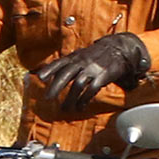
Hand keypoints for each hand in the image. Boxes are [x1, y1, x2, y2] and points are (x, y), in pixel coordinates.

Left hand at [34, 33, 150, 112]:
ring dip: (70, 98)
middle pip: (66, 75)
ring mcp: (92, 69)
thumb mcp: (79, 55)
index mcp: (75, 57)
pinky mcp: (103, 76)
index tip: (40, 78)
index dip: (49, 69)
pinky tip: (80, 107)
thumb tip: (46, 74)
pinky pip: (91, 90)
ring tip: (65, 109)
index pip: (59, 63)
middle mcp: (82, 62)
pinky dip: (84, 100)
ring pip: (77, 85)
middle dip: (56, 87)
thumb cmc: (94, 55)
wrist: (118, 49)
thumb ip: (65, 64)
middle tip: (47, 99)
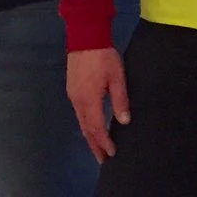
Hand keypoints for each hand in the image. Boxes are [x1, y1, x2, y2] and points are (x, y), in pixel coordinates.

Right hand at [67, 47, 129, 162]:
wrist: (84, 37)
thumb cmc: (104, 56)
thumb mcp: (117, 78)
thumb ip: (120, 100)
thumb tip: (124, 121)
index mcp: (89, 100)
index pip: (96, 128)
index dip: (104, 143)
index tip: (112, 154)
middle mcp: (78, 101)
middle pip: (86, 129)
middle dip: (95, 145)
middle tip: (103, 160)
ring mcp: (73, 95)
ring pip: (81, 122)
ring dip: (89, 136)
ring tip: (98, 148)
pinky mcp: (72, 89)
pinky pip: (79, 113)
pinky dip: (86, 124)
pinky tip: (91, 127)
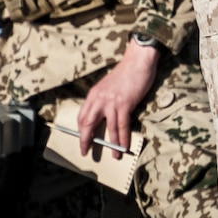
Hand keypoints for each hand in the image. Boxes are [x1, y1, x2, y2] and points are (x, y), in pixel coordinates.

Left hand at [75, 40, 162, 155]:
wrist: (137, 61)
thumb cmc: (125, 73)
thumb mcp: (108, 86)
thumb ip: (103, 99)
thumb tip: (104, 116)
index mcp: (93, 94)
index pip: (82, 115)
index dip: (81, 130)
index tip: (82, 139)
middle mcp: (99, 99)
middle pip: (87, 123)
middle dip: (86, 140)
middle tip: (85, 152)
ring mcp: (111, 102)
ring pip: (109, 128)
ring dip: (111, 144)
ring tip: (114, 155)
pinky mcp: (124, 103)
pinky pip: (122, 125)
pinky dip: (123, 138)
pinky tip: (124, 146)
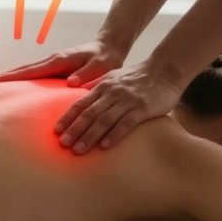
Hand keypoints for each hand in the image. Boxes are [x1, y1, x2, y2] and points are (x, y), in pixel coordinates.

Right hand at [0, 41, 124, 85]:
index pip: (32, 70)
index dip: (13, 76)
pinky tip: (17, 86)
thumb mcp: (100, 67)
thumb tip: (69, 83)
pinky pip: (35, 73)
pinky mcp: (55, 68)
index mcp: (59, 61)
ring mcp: (52, 63)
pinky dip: (23, 78)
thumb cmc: (105, 58)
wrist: (109, 46)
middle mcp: (52, 61)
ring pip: (28, 71)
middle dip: (6, 76)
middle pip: (24, 69)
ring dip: (12, 76)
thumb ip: (86, 75)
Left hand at [56, 61, 181, 153]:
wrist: (165, 70)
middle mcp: (112, 93)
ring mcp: (127, 101)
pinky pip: (126, 123)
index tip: (56, 131)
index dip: (68, 117)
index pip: (80, 103)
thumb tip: (78, 91)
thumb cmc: (137, 76)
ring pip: (104, 120)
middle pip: (89, 114)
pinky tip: (104, 146)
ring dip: (89, 136)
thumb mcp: (113, 76)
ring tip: (78, 150)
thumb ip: (96, 85)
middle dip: (74, 130)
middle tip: (63, 144)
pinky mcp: (143, 108)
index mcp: (103, 87)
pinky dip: (114, 135)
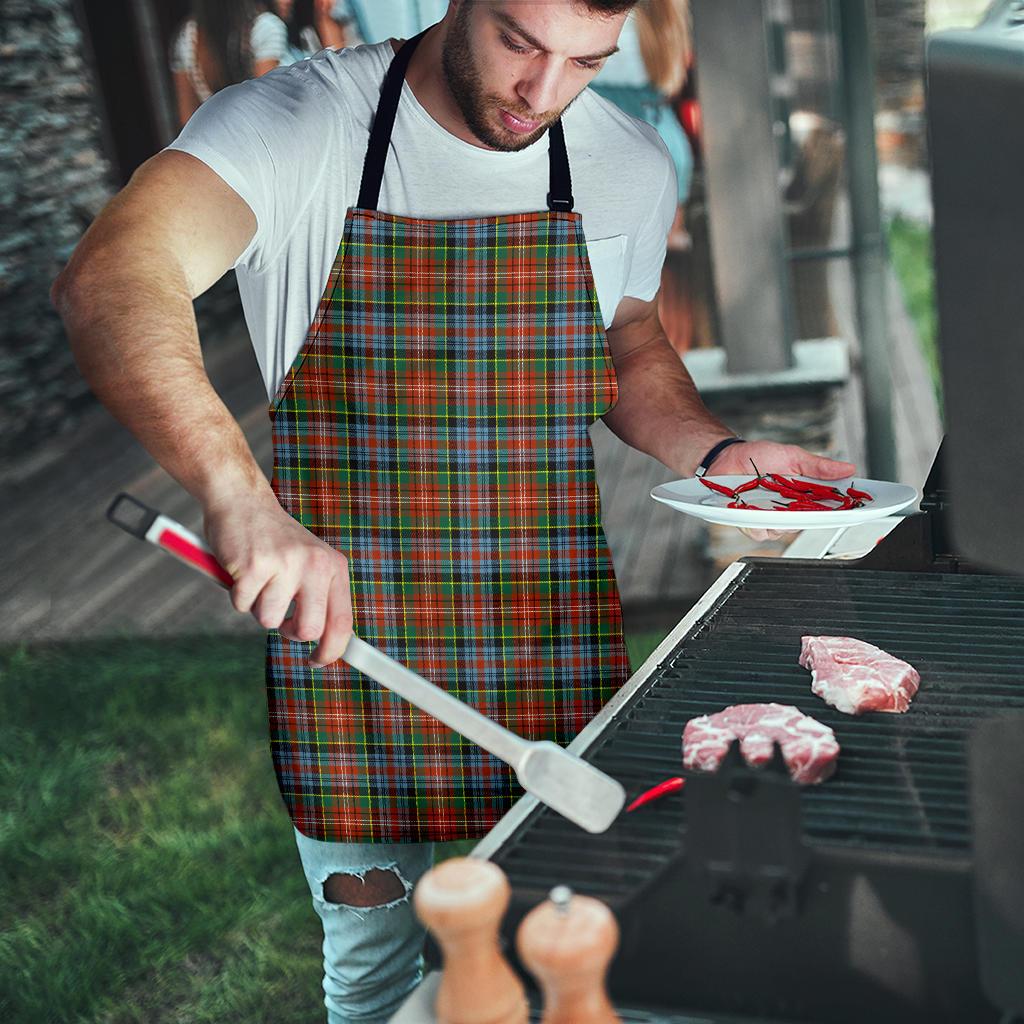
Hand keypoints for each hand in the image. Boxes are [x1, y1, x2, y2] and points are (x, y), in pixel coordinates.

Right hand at [202, 491, 352, 665]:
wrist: (242, 500)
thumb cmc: (274, 541)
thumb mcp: (309, 563)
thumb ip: (320, 598)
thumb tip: (328, 645)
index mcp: (333, 566)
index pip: (342, 622)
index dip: (332, 651)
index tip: (318, 662)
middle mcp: (315, 564)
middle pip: (309, 630)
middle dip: (289, 631)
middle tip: (280, 615)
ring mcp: (285, 564)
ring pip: (269, 620)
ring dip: (257, 606)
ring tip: (258, 578)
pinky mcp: (254, 566)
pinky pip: (242, 605)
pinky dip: (237, 594)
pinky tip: (241, 569)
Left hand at [708, 440, 856, 542]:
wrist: (727, 457)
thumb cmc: (759, 457)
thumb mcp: (793, 456)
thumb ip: (818, 467)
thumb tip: (848, 468)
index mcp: (804, 495)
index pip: (829, 508)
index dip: (844, 511)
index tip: (857, 509)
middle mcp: (790, 510)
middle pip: (809, 523)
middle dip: (810, 515)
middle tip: (804, 502)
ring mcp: (770, 518)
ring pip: (784, 531)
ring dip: (780, 517)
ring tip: (771, 499)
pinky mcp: (751, 523)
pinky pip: (760, 532)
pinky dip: (758, 521)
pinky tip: (753, 508)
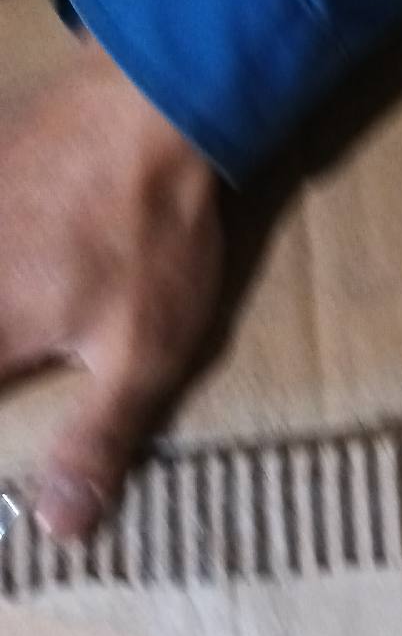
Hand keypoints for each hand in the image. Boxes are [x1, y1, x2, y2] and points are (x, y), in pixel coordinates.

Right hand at [0, 42, 221, 538]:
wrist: (148, 107)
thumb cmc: (151, 240)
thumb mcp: (144, 354)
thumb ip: (98, 439)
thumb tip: (59, 528)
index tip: (1, 471)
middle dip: (3, 361)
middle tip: (24, 362)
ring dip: (2, 319)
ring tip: (22, 333)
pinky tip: (17, 257)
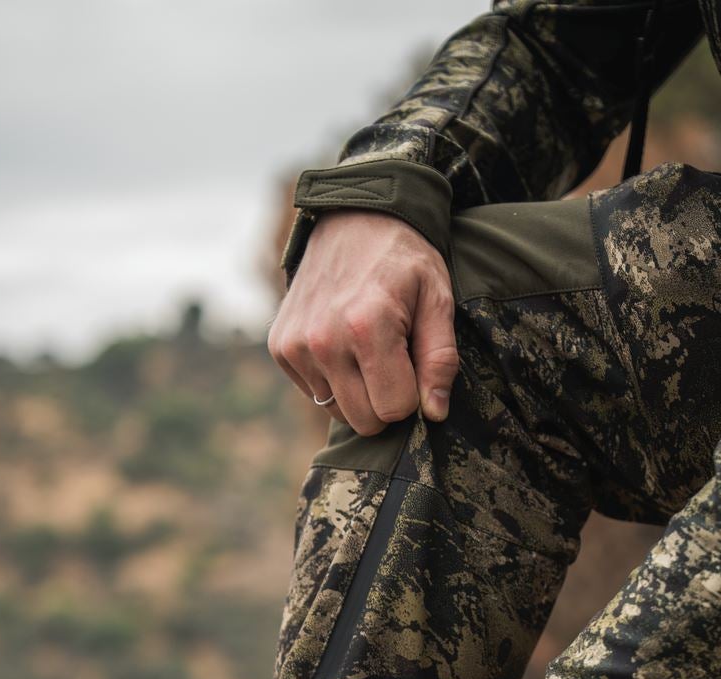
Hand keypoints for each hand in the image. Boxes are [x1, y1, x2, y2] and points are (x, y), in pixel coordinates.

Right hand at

(Task brief): Your response should contain each line of the entries above that holds the string "wrist".

(Solution to the exercise):
wrist: (118, 49)
wrist: (84, 37)
wrist: (137, 61)
wrist: (109, 46)
wrist: (165, 70)
wrist: (242, 500)
wrist: (727, 457)
wrist: (148, 107)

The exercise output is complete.